## AIM OF THE TASK
Copy out all the lines of the data that hold the word "Memoriam".

(Saved entries)
⟨

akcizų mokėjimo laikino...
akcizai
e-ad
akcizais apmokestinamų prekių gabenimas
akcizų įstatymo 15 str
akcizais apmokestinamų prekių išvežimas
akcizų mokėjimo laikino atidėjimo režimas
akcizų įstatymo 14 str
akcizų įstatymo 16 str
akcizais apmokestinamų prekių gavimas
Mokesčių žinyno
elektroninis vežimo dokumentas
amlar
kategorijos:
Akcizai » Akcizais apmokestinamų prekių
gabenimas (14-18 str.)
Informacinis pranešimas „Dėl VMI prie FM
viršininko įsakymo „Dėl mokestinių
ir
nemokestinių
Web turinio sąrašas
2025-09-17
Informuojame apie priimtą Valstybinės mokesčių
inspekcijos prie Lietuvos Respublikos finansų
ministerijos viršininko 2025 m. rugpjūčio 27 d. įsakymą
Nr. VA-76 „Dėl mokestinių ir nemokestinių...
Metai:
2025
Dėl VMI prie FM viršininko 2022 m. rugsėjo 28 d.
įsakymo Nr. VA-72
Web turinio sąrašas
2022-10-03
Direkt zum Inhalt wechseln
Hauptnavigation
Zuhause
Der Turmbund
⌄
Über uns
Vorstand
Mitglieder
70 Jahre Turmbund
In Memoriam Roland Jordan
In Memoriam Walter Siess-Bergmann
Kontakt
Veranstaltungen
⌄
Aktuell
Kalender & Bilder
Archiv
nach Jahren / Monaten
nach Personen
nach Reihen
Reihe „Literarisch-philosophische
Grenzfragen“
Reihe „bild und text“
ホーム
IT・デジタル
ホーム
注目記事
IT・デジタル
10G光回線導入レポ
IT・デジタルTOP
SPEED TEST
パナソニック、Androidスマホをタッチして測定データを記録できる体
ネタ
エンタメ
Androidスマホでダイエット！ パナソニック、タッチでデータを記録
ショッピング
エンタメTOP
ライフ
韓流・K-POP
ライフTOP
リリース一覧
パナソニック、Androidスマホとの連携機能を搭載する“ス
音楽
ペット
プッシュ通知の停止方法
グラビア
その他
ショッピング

⟩

## EXERCISE RESULT
In Memoriam Roland Jordan
In Memoriam Walter Siess-Bergmann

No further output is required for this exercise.